En septiembre, algunos periodistas en varias ruedas de prensa le preguntaron a Trump si aceptaría una transición pacífica de poderes en caso de perder las elecciones en noviembre. Trump no contestó, y dijo que no enfrentará ese problema, porque cree que no habrá transferencia de poderes, sino continuidad de su mandato durante otros cuatro años más. El presidente ha llegado incluso a cuestionar la legalidad y la legitimidad de las votaciones por correo que se están realizando desde hace semanas, que este año se han incrementado enormemente, tanto por la activación política de muchos ciudadanos como por el contexto de pandemia que vive Estados Unidos (ya se han emitido más de 12 millones de votos para las elecciones presidenciales del 3 de noviembre, lo que anticipa una gran participación, según datos recogidos por U.S. Elections Project).

Calificar de error de comunicación estas declaraciones es correcto, porque desnudan con meses de antelación su estrategia, muestran sus intenciones, poniendo así en alerta a sus adversarios y a todo el sistema político (exceptuando a sus acérrimos seguidores). Pero esas declaraciones orientadas a tensar las nervaduras de la campaña electoral van mucho más allá de un mero error en la gestión de los tiempos y de los contenidos de la comunicación.

Trump básicamente está lanzando torpedos (dialécticos, de momento) sobre las más elementales reglas del juego democrático (ahora, sobra la alternancia en el poder de forma pacífica y pactada de acuerdo a los resultados electorales). Cuestionar la legitimidad de las elecciones es una línea roja con carga nuclear (hasta el Senado tuvo que aprobar hace unas semanas una declaración garantizando el juego limpio sobre el dictamen de las urnas).
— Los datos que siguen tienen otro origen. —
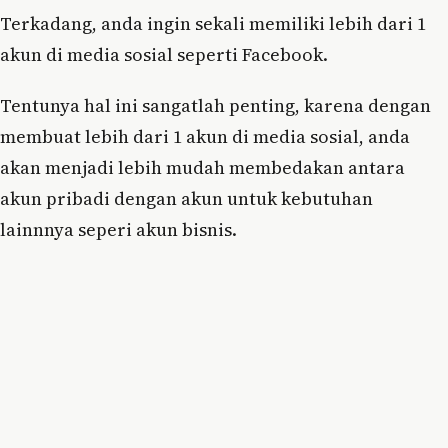
Terkadang, anda ingin sekali memiliki lebih dari 1
akun di media sosial seperti Facebook.
Tentunya hal ini sangatlah penting, karena dengan
membuat lebih dari 1 akun di media sosial, anda
akan menjadi lebih mudah membedakan antara
akun pribadi dengan akun untuk kebutuhan
lainnnya seperi akun bisnis.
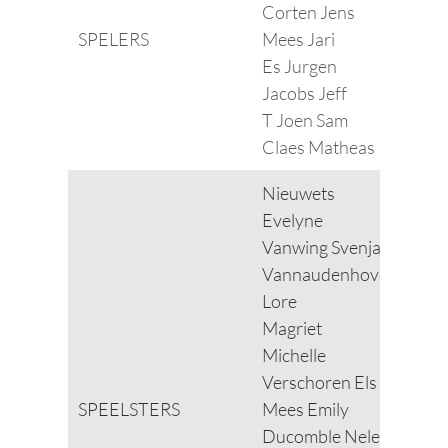
Corten Jens
SPELERS
Mees Jari
Es Jurgen
Jacobs Jeff
T Joen Sam
Claes Matheas
Nieuwets
Evelyne
Vanwing Svenja
Vannaudenhove
Lore
Magriet
Michelle
Verschoren Els
SPEELSTERS
Mees Emily
Ducomble Nele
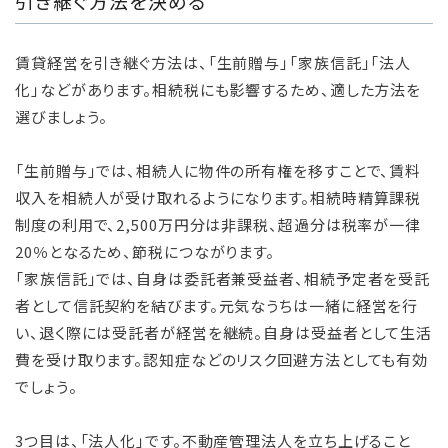
引き継ぐ方法を決める
賃貸経営を引き継ぐ方法は、「生前贈与」「家族信託」「法人
化」などがあります。相続税にも影響するため、適した方法を
選びましょう。
「生前贈与」では、相続人に物件の所有権を移すことで、賃料
収入を相続人が受け取れるようになります。相続時精算課税
制度の利用で、2,500万円分は非課税、超過分は税率が一律
20％となるため、節税につながります。
「家族信託」では、自身は委託者兼受益者、相続予定者を受託
者として信託契約を結びます。元気なうちは一緒に経営を行
い、退く際には受託者が経営を継続。自身は受益者として生活
費を受け取ります。認知症などのリスク回避方法としても有効
でしょう。
3つ目は、「法人化」です。不動産管理法人を立ち上げること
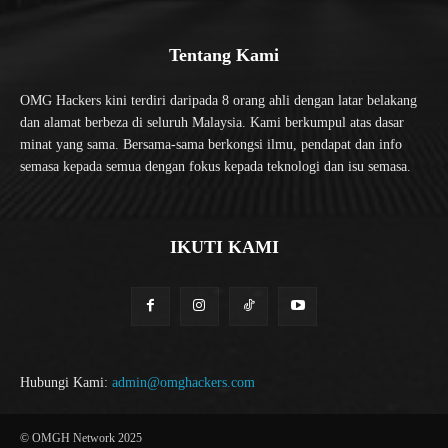
Tentang Kami
OMG Hackers kini terdiri daripada 8 orang ahli dengan latar belakang
dan alamat berbeza di seluruh Malaysia. Kami berkumpul atas dasar
minat yang sama. Bersama-sama berkongsi ilmu, pendapat dan info
semasa kepada semua dengan fokus kepada teknologi dan isu semasa.
IKUTI KAMI
Hubungi Kami:
admin@omghackers.com
© OMGH Network 2025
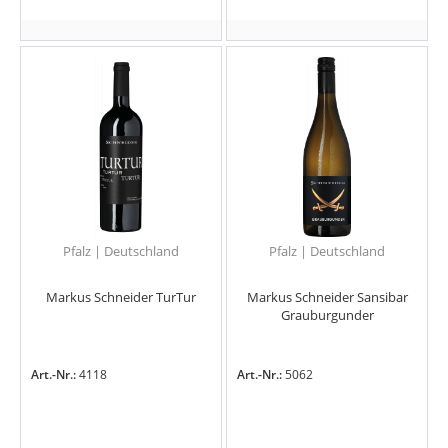
Pfalz | Deutschland
Pfalz | Deutschland
Markus Schneider TurTur
Markus Schneider Sansibar
Grauburgunder
Art.-Nr.:
4118
Art.-Nr.:
5062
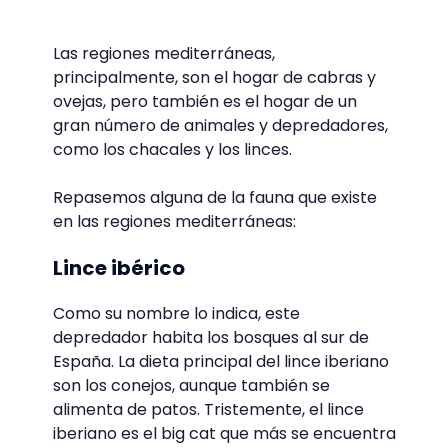
Las regiones mediterráneas,
principalmente, son el hogar de cabras y
ovejas, pero también es el hogar de un
gran número de animales y depredadores,
como los chacales y los linces.
Repasemos alguna de la fauna que existe
en las regiones mediterráneas:
Lince ibérico
Como su nombre lo indica, este
depredador habita los bosques al sur de
España. La dieta principal del lince iberiano
son los conejos, aunque también se
alimenta de patos. Tristemente, el lince
iberiano es el big cat que más se encuentra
Pero Donald Trump es el presidente, con enormes poderes ejecutivos, y lleva ya años confundiendo comunicación, con gestión y con acción. Sus decisiones pueden convertir el sistema político estadounidense en un caótico barrizal si finalmente llega a insinuar la existencia de pucherazos en las votaciones para negarse a abandonar la Casa Blanca y querer afianzase en el cargo hasta 2024.
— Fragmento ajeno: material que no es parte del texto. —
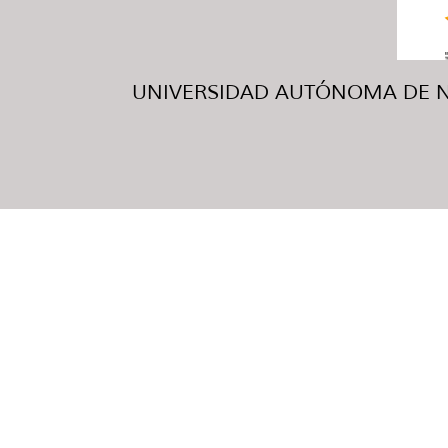
UNIVERSIDAD AUTÓNOMA DE NUE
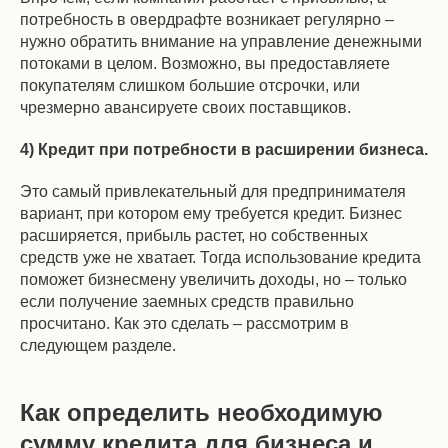
потребность в овердрафте возникает регулярно –
нужно обратить внимание на управление денежными
потоками в целом. Возможно, вы предоставляете
покупателям слишком большие отсрочки, или
чрезмерно авансируете своих поставщиков.
4) Кредит при потребности в расширении бизнеса.
Это самый привлекательный для предпринимателя
вариант, при котором ему требуется кредит. Бизнес
расширяется, прибыль растет, но собственных
средств уже не хватает. Тогда использование кредита
поможет бизнесмену увеличить доходы, но – только
если получение заемных средств правильно
просчитано. Как это сделать – рассмотрим в
следующем разделе.
Как определить необходимую
сумму кредита для бизнеса и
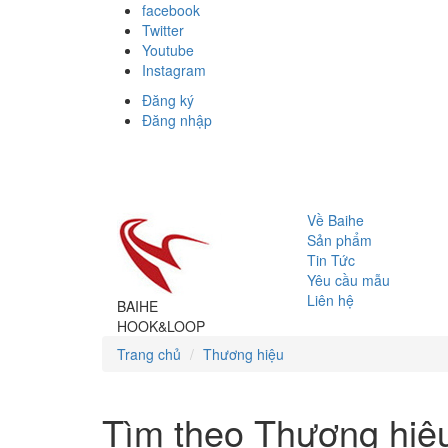
facebook
Twitter
Youtube
Instagram
Đăng ký
Đăng nhập
Về Baihe
Sản phẩm
Tin Tức
Yêu cầu mẫu
Liên hệ
BAIHE
HOOK&LOOP
Trang chủ
Thương hiệu
Tìm theo Thương hiệ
Estados Unidos es un país políticamente complejo, donde cada estado tiene su propia legislación electoral. Así, las normas de voto por correo, recuento y comunicación de resultados varían por completo de un estado a otro. De hecho, muchos estados dirigidos por líderes republicanos han aprobado recientemente leyes que dificultan las votaciones, mientras que otros estados demócratas han hecho lo contrario. El “efecto Trump”, a modo de tsunami, es enorme en todo el sistema (en un lado para procurar favorecerle, en otro lado buscando entorpecer sus planes).
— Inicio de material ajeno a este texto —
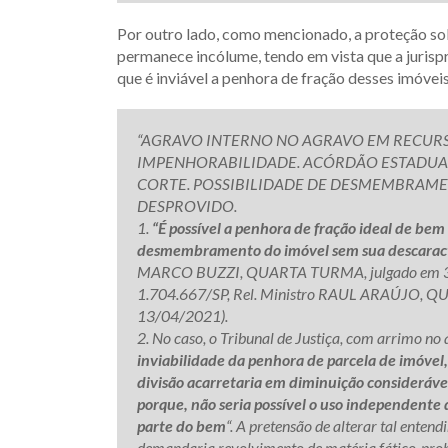
Por outro lado, como mencionado, a proteção sobr
permanece incólume, tendo em vista que a jurisp
que é inviável a penhora de fração desses imóvei
“AGRAVO INTERNO NO AGRAVO EM RECURSO 
IMPENHORABILIDADE. ACÓRDÃO ESTADUA
CORTE. POSSIBILIDADE DE DESMEMBRAME
DESPROVIDO.
1.
“É possível a penhora de fração ideal de bem 
desmembramento do imóvel sem sua descaract
MARCO BUZZI, QUARTA TURMA, julgado em 30/
1.704.667/SP, Rel. Ministro RAUL ARAÚJO, Q
13/04/2021).
2. No caso, o Tribunal de Justiça, com arrimo no
inviabilidade da penhora de parcela de imóvel
divisão acarretaria em diminuição considerável 
porque, não seria possível o uso independente d
parte do bem
“. A pretensão de alterar tal enten
demandaria revolvimento de matéria fático-probat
Trump puede perder el voto popular, como pasó en 2016 frente a Hillary Clinton, pero, dado el sistema electoral norteamericano, puede ganar las elecciones si consigue más escaños. En estos momentos, según casi todas las encuestas, sus posibilidades son del 40-50%.

Trump, sabedor de su posición, está anticipando escenarios y metiendo tensión en los medios de comunicación y en los partidos Demócrata y Republicano, con el objetivo de favorecer su relato, que se nutre de la alta polarización política y social. Desde su enloquecida y disparatada cuenta de Twitter (que Trump maneja personalmente), seguida por más de 87 millones de personas, se dedica, día a día, a denigrar y a atacar a cualquier institución o persona que ose a rebatir alguna de sus ideas o intenciones (y, por el contrario, ensalza de manera desmedida a cualquier actor político, empresarial o civil que se atreva a apoyarlo o a jalearlo). Sus coqueteos con asociaciones racistas son constantes. Sus ataques a su adversario político, Joe Biden, son descarnados. Su desprecio al daño que puede causar el coronavirus (tras haber superado un televisado contagio), es temerario. Y su desdén por la justa competencia electoral es absoluto, como bien prueba el hecho de haber renunciado a hacer un segundo debate electoral telemático con su contrincante.

Con su incontinencia verbal y con su agresiva comunicación (preñada siempre de falsedades, como ha demostrado estadísticamente un equipo de periodistas del New York Times) está forzando enormemente las costuras de la democracia norteamericana, demostrando nulo respeto por las instituciones y cuestionando el estado de derecho. Y eso va más allá de un mero error.

La comunicación es la gasolina de la política. Sirve para nutrir de combustible el motor de tu proyecto político. Verterla sobre hogueras encendidas por uno mismo puede provocar incendios descontrolados que acaben arrasando miles de hectáreas de conquistas democráticas. Eso puede pasar, como bien han advertido Steven Levitsky y Daniel Ziblatt, incluso en democracias tan presuntamente consolidadas como la estadounidense. Mucho ojo con el fuego americano, porque los incendios, con poco viento que haya, se expanden rápidamente. Y en Occidente sopla actualmente un vendaval, con arboleda seca. Cuidado con la gasolina de Trump.